The "fiduciary rule" proposed by the Obama administration's Labor Department was presented as a way to protect investors and redefine the way their brokers work with them. Fearing lawsuits, many brokers are now leaving their clients to find investing help from the internet.

The acting head of the SEC, quoted this morning in a Wall Street Journal editorial, alleges that the rule was designed to help somebody besides investors anyway:  

In the opinion of Michael Piwowar, the Obama Labor Department’s proposed “fiduciary rule” for financial advisers is a vehicle to “increase profits” for trial lawyers, is “highly political” and was “never about investor protection.” Mr. Piwowar’s thoughts on the fiduciary rule, reported in Thursday’s Wall Street Journal, matter because he is the acting head of the Securities and Exchange Commission.

. . .

In remarks last week at an SEC conference, Mr. Piwowar spoke on behalf of someone Mr. Trump might like.

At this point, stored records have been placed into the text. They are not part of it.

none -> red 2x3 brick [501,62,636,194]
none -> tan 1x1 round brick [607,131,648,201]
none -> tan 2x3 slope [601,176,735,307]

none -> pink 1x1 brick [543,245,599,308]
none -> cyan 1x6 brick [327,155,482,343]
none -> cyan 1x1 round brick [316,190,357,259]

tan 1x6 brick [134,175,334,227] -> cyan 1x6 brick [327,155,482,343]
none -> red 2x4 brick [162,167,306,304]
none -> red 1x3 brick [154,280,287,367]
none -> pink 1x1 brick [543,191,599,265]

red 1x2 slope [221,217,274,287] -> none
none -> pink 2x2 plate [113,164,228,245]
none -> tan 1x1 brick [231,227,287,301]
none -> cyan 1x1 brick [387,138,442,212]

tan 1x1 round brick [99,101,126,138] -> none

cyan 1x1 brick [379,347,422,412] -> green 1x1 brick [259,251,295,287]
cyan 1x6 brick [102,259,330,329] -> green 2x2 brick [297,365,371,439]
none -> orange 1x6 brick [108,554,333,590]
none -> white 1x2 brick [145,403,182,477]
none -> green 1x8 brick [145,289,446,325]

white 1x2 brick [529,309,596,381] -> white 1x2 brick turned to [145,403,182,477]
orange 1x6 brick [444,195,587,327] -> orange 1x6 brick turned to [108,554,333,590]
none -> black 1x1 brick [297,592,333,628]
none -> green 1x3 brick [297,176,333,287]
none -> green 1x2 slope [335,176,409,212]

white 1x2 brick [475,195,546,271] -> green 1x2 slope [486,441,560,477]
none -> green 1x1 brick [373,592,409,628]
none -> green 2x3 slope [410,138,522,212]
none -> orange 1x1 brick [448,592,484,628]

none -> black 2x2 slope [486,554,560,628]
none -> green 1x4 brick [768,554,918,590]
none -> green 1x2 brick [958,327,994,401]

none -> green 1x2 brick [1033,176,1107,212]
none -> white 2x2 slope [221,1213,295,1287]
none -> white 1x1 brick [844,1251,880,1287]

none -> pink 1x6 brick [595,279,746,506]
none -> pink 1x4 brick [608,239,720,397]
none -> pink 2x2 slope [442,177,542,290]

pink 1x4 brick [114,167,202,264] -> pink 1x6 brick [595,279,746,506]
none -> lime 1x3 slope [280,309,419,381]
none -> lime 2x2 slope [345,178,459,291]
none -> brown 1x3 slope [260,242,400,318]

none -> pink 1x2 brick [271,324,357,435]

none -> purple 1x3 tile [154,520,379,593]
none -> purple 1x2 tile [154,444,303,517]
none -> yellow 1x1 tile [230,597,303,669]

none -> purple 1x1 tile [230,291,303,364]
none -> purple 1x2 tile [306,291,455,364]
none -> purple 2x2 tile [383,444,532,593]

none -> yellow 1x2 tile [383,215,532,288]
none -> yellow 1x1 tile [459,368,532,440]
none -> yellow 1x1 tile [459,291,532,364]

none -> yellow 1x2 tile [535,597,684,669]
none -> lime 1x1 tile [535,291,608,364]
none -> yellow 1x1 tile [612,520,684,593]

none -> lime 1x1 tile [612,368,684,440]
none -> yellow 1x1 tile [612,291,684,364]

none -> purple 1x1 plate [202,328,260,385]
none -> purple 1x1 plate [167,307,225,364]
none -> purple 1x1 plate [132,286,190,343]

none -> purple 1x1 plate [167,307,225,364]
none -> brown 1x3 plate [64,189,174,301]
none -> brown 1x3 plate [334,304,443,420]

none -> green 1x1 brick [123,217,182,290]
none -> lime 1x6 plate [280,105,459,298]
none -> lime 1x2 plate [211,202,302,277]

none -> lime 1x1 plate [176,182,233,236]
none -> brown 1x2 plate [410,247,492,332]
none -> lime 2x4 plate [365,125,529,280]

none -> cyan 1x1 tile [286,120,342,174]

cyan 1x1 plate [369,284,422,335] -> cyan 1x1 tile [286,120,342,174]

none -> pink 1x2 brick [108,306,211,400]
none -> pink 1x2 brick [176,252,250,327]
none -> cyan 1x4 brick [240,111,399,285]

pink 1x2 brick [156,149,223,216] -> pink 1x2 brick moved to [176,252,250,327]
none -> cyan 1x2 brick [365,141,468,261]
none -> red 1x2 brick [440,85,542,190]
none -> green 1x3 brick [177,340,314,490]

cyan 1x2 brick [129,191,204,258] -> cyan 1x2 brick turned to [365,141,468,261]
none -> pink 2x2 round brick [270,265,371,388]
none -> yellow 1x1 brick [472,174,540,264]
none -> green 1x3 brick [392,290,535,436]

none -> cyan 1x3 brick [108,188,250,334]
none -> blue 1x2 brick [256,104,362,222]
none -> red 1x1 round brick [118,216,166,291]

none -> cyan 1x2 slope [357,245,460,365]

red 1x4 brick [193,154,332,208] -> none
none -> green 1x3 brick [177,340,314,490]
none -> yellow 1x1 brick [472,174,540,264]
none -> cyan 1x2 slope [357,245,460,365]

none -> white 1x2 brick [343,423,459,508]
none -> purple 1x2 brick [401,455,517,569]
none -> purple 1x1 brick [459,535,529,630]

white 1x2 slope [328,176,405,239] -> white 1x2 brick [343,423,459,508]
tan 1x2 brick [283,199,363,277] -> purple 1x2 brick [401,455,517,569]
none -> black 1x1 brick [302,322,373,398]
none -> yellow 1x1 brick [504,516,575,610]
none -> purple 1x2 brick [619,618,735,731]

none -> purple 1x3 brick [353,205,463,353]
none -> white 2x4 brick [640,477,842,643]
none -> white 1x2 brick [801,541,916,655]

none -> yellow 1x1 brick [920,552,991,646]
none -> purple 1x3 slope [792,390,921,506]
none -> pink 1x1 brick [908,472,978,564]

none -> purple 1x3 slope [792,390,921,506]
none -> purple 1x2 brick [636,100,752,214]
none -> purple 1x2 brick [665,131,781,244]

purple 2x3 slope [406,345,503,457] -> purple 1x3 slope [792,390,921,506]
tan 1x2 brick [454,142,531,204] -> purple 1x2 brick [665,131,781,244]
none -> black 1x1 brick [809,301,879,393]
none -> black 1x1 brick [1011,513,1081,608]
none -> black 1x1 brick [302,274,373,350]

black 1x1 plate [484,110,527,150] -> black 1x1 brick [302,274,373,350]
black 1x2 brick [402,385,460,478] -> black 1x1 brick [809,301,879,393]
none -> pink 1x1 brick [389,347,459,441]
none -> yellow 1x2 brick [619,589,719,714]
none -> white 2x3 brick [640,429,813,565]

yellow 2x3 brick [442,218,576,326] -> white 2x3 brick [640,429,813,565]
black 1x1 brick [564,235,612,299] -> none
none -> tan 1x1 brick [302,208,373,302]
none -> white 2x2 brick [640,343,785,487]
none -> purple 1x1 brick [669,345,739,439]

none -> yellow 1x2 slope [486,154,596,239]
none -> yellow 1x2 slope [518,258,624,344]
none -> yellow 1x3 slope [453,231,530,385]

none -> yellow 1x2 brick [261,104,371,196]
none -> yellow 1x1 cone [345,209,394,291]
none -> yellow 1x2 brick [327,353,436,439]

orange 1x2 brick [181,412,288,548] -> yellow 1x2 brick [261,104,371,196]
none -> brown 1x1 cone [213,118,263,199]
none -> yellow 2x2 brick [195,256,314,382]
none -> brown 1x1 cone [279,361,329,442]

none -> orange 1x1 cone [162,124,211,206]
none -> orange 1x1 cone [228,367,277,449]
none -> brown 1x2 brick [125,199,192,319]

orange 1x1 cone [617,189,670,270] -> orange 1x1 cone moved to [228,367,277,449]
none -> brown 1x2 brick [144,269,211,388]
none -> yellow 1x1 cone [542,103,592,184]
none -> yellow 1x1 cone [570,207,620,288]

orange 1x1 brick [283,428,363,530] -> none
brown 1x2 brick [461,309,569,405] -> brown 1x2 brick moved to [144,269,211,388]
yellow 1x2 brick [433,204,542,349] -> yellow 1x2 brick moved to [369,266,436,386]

Regulators, he said “may inadvertently focus so heavily on the problems we perceive in the securities markets and our favored solutions to those problems that we forget the whole reason we are gathered here today: The Forgotten Investor.”

Stock markets have been hitting new highs in part because so many in the private economy are anticipating a government whose regulations and policies reflect such practical wisdom—for investors, business owners, health-care consumers and taxpayers. That’s the promise, and we hope Mr. Piwowar and the rest of the acting chiefs can hold the forts until a permanent Trump government arrives.

The editorial calls attention to Mr. Piwowar's title: he is acting head of SEC because many positions in the Trump administration remain unfilled. The Democrats' delaying Cabinet confirmations means that the administration is slow to have a Cabinet member who can staff the department. In Piwowar's case, this might not thwart the administration's goals. In many instances, however, it will.